Показывая, что разговор окончен, литератор двинулся на неугомонную соседку грудью.
– Ну что вы, что вы, послушайте, исключительно занятная история. Только представьте себе: осветитель сцены Горбатых, просто душечка, что за прелесть, сердобольный такой мальчишечка, ну лапочка-лапочкой, – чмокнула воздух Вихляева. – Когда напакостит, всегда краснеет, как невинная роза. Так вот, он был подкуплен Анджиевским, тем самым, который с треском провалился на премьере. Бездарность! Поганец из поганцев! Естественно, его роль отдали другому, а он в отместку за это, на второй показ, яйца тухлые принёс, и Горбатых подавил их за сценой. И по мере распространения запаха зрители стали выбегать из театра, а актёры потребовали прибавку к зарплате за работу во вредных условиях. Искали инженера по гражданской обороне, но не нашли. Назревал скандал. Дело приобретало скверный характер.
– Закрыли театр? – участливо поинтересовался Ираклий.
– Нет! – рубанула Вихляева.
– Х…м…м… Разогнали труппу? – предположил Ираклий.
– Нет! Нет! И ещё раз нет! – Она встала на мыски, сравнявшись ростом с литератором, ткнула его пальцем в лоб, отчего бессонные глаза Ираклия скользнули к переносице. – Думайте! – прошептала она. – Работайте мозгами.
– Ума не приложу… – развёл руками Сумелидий.
– Всё гораздо проще, любезный. Вы явно переспали. У вас леность воображения. Представьте себе, позвали меня, и я всех научила пользоваться противогазом. Меня ещё в Первую мировую войну мой покойный муж, Василий Данилович, этому обучал. Вот так-то.
– Что вы говорите? – артистично изумился литератор.
– Да, да. И тот час все вопросы были сняты, а меня премировали билетом в зоопарк.
– Поздравляю! – выдавил некое подобие улыбки Ираклий. – И как же вы после всего этого добрались домой?
– О-о-о, не волнуйтесь. Я, будучи юной, когда расцветала, как душистая фиалка, брала уроки борьбы у самого Ивана Поддубного. Так что за себя постоять я смогу. Хотите, что-нибудь покажу?
– Нет, нет, – шарахнулся в сторону Ираклий, – как-нибудь в другой раз.
– Так вы точно сыру не хотите, а то я принесу?
– Нет, нет! Мне работать надо, – замахал руками Сумелидий.
– Да бросьте, знаю я вас, скромнягу! Вы всё с душком любите.
– Боже упаси! Я понимаю вашу заботу, но каждому – своё. Я сыра, пардон, терпеть не могу, любезная вы наша!
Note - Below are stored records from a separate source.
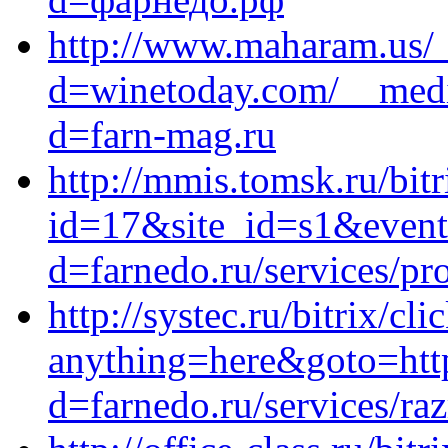
http://www.maharam.us/_
d=winetoday.com/__medi
d=farn-mag.ru
http://mmis.tomsk.ru/bitr
id=17&site_id=s1&event
d=farnedo.ru/services/p
http://systec.ru/bitrix/cl
anything=here&goto=http
d=farnedo.ru/services/ra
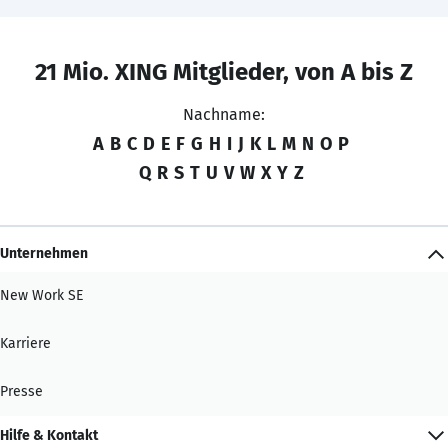
21 Mio. XING Mitglieder, von A bis Z
Nachname:
A
B
C
D
E
F
G
H
I
J
K
L
M
N
O
P
Q
R
S
T
U
V
W
X
Y
Z
Unternehmen
New Work SE
Karriere
Presse
Hilfe & Kontakt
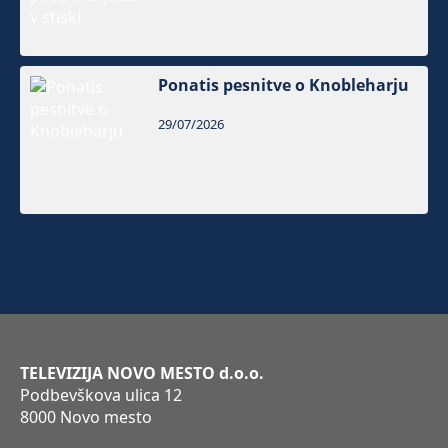
Ponatis pesnitve o Knobleharju
29/07/2026
TELEVIZIJA NOVO MESTO d.o.o.
Podbevškova ulica 12
8000 Novo mesto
У меня от него изжога. А за новость – спасибо! Приму к сведению.
– Не то что примите, а запишите себе вот здесь, писака, – сказала Вихляева и опять ткнула его пальцем в лоб.
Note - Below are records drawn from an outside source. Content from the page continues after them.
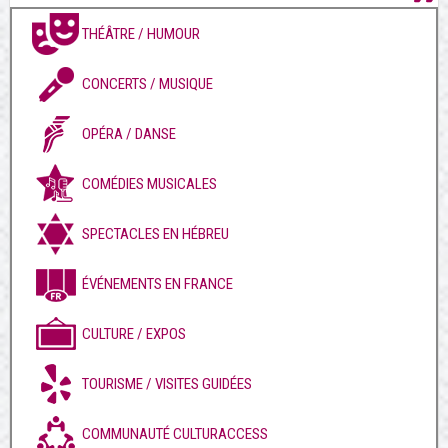
THÉÂTRE / HUMOUR
CONCERTS / MUSIQUE
OPÉRA / DANSE
COMÉDIES MUSICALES
SPECTACLES EN HÉBREU
ÉVÉNEMENTS EN FRANCE
CULTURE / EXPOS
TOURISME / VISITES GUIDÉES
COMMUNAUTÉ CULTURACCESS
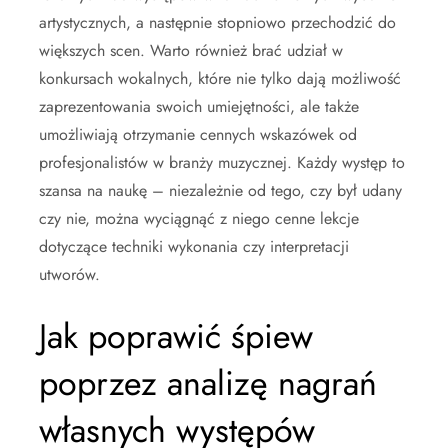
artystycznych, a następnie stopniowo przechodzić do
większych scen. Warto również brać udział w
konkursach wokalnych, które nie tylko dają możliwość
zaprezentowania swoich umiejętności, ale także
umożliwiają otrzymanie cennych wskazówek od
profesjonalistów w branży muzycznej. Każdy występ to
szansa na naukę – niezależnie od tego, czy był udany
czy nie, można wyciągnąć z niego cenne lekcje
dotyczące techniki wykonania czy interpretacji
utworów.
Jak poprawić śpiew
poprzez analizę nagrań
własnych występów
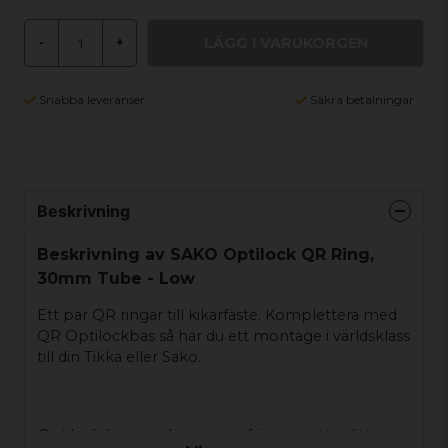
LÄGG I VARUKORGEN
-
+
Snabba leveranser
Säkra betalningar
Beskrivning
Beskrivning av SAKO Optilock QR Ring,
30mm Tube - Low
Ett par QR ringar till kikarfäste. Komplettera med
QR Optilockbas så har du ett montage i världsklass
till din Tikka eller Sako.
Optilock baser och ringar är frästa ur ett solitt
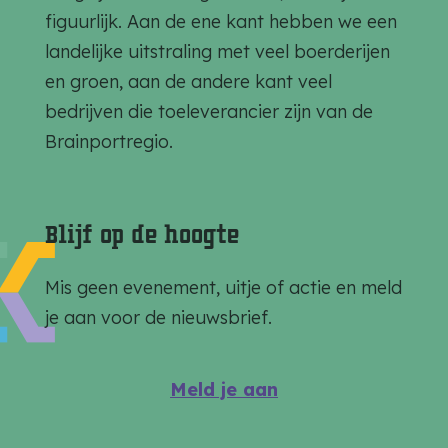
z
z
z
figuurlijk. Aan de ene kant hebben we een
e
e
e
landelijke uitstraling met veel boerderijen
p
p
p
en groen, aan de andere kant veel
a
a
a
bedrijven die toeleverancier zijn van de
g
g
g
Brainportregio.
i
i
i
n
n
n
a
a
a
Blijf op de hoogte
o
o
o
p
p
p
Mis geen evenement, uitje of actie en meld
F
e
W
je aan voor de nieuwsbrief.
a
-
h
c
m
a
Meld je aan
e
a
t
b
i
s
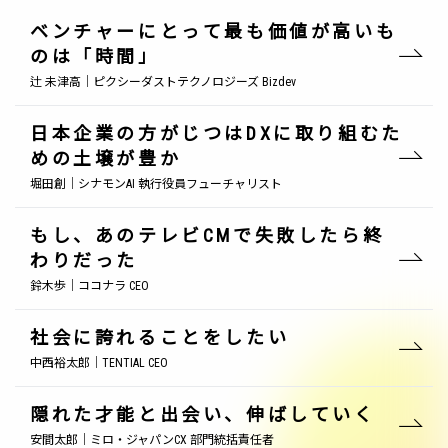
ベンチャーにとって最も価値が高いも
のは「時間」
辻 未津高｜ピクシーダストテクノロジーズ Bizdev
日本企業の方がじつはDXに取り組むた
めの土壌が豊か
堀田創｜シナモンAI 執行役員フューチャリスト
もし、あのテレビCMで失敗したら終
わりだった
鈴木歩｜ココナラ CEO
社会に誇れることをしたい
中西裕太郎｜TENTIAL CEO
隠れた才能と出会い、伸ばしていく
安間太郎｜ミロ・ジャパンCX 部門統括責任者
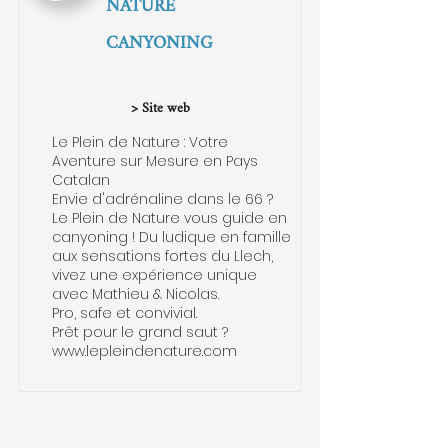
NATURE
CANYONING
> Site web
Le Plein de Nature : Votre
Aventure sur Mesure en Pays
Catalan
Envie d'adrénaline dans le 66 ?
Le Plein de Nature vous guide en
canyoning ! Du ludique en famille
aux sensations fortes du Llech,
vivez une expérience unique
avec Mathieu & Nicolas.
Pro, safe et convivial.
Prêt pour le grand saut ?
www.lepleindenature.com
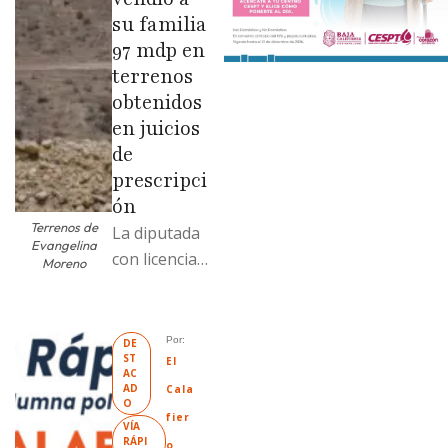
su familia
97 mdp en
terrenos
obtenidos
en juicios
de
prescripci
ón
Terrenos de
La diputada
Evangelina
con licencia
Moreno
vendió dos
terrenos con
antecedente
Por: 
DE
ST
s de
El 
AC
prescripción
AD
Cala
O
positiva; uno
fier
VÍA 
fue
RÁPI
o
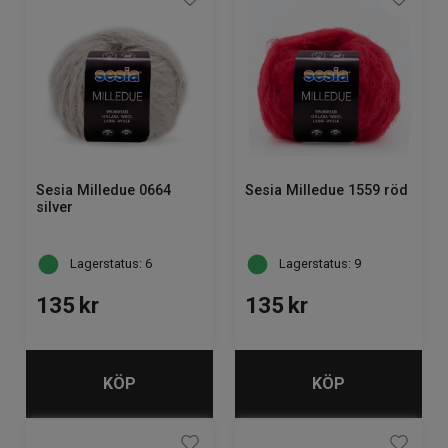
Sesia Milledue 0664
Sesia Milledue 1559 röd
silver
Lagerstatus: 6
Lagerstatus: 9
135
kr
135
kr
KÖP
KÖP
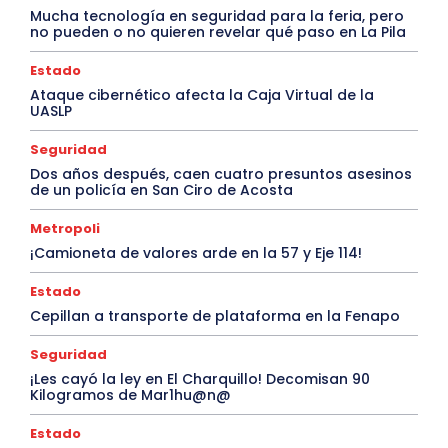
Mucha tecnología en seguridad para la feria, pero
no pueden o no quieren revelar qué paso en La Pila
Estado
Ataque cibernético afecta la Caja Virtual de la
UASLP
Seguridad
Dos años después, caen cuatro presuntos asesinos
de un policía en San Ciro de Acosta
Metropoli
¡Camioneta de valores arde en la 57 y Eje 114!
Estado
Cepillan a transporte de plataforma en la Fenapo
Seguridad
¡Les cayó la ley en El Charquillo! Decomisan 90
Kilogramos de Mar1hu@n@
Estado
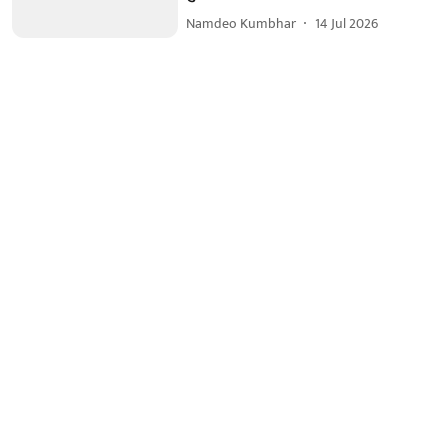
Namdeo Kumbhar
14 Jul 2026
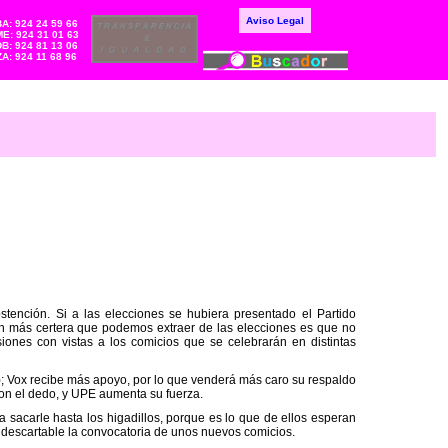
Aviso Legal
BA: 924 24 59 66
E: 924 31 01 63
DB: 924 81 13 06
ZA: 924 11 68 96
tención. Si a las elecciones se hubiera presentado el Partido
ón más certera que podemos extraer de las elecciones es que no
ones con vistas a los comicios que se celebrarán en distintas
); Vox recibe más apoyo, por lo que venderá más caro su respaldo
con el dedo, y UPE aumenta su fuerza.
 sacarle hasta los higadillos, porque es lo que de ellos esperan
s descartable la convocatoria de unos nuevos comicios.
– Что вы всё в меня тыкаете, как хлебный мякиш на свежесть проверяете, – возмутился писатель.
– Не льстите себе, вы непробиваемый толстокожий сухарь, – сказала соседка и, гордо подняв голову, удалилась к себе домой.
Глава 8
Ираклий захлопнул дверь, прошёл в свою комнату, сделал глубокий вдох и ощутил, как на душе становится легко и даже как-то радостно. Разом ушли мысли, так долго отягощавшие его, будто внутри ослабла взведённая пружина.
«Главное, все счастливы», – подумал он. «Одни счастливы, что не попались, другие – что отделались всего лишь испугом, третьи – что разнесли эту новость, а я счастлив по-своему». – Он потёр руки и расплылся в счастливой улыбке. Но перед ним, как ложка дёгтя в бочке мёда, всплыл недавний конфликт с художником Погодиным.
В одной из центральных газет вышла разгромная статья про Нобелевского лауреата по литературе. В ней интеллигенция, раболепно подражая Генсеку, изображая себя родом из народа, дубасила этого самого лауреата. Также на его примере литературная элита выравнивала в прямую линию партии извилины в мозгах сомневающихся. Как литератор, в это праведное дело свою лепту внёс и Сумелидий. Будто в припадке паранойи, он гневно выписывал желчью каждую букву, требуя прополки сорняков в писательской среде, гражданской казни и высылки из Союза вчерашнего собрата по перу.